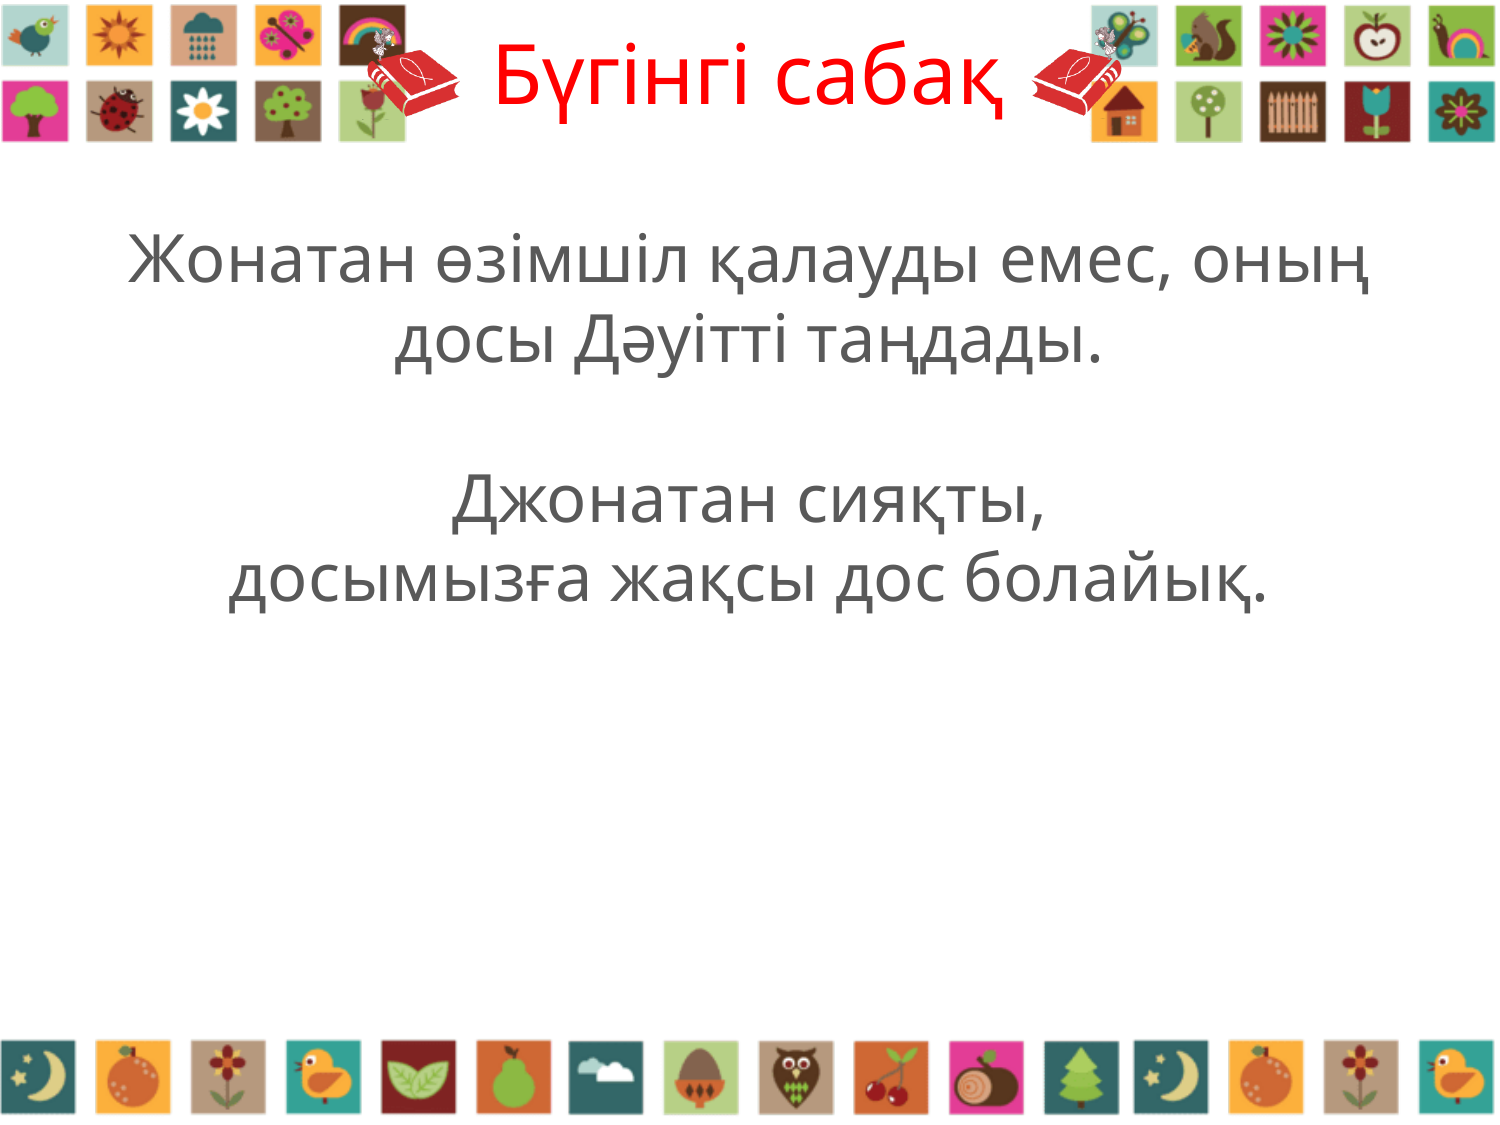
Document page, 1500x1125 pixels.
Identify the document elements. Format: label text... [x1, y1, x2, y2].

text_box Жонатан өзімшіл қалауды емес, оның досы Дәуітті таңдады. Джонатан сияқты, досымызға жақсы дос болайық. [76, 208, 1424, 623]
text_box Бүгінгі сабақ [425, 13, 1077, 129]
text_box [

→ **TASK TO CARRY OUT**
The data above is to be printed exactly, all of it, except for the pictures.

→ **ANSWER TO THE PROBLEM**
Document page, 1500x1125 pixels.
Identify the document elements. Format: label text... [x1, y1, x2, y2].

text_box Жонатан өзімшіл қалауды емес, оның досы Дәуітті таңдады. Джонатан сияқты, досымызға жақсы дос болайық. [76, 208, 1424, 623]
text_box Бүгінгі сабақ [425, 13, 1077, 129]
text_box [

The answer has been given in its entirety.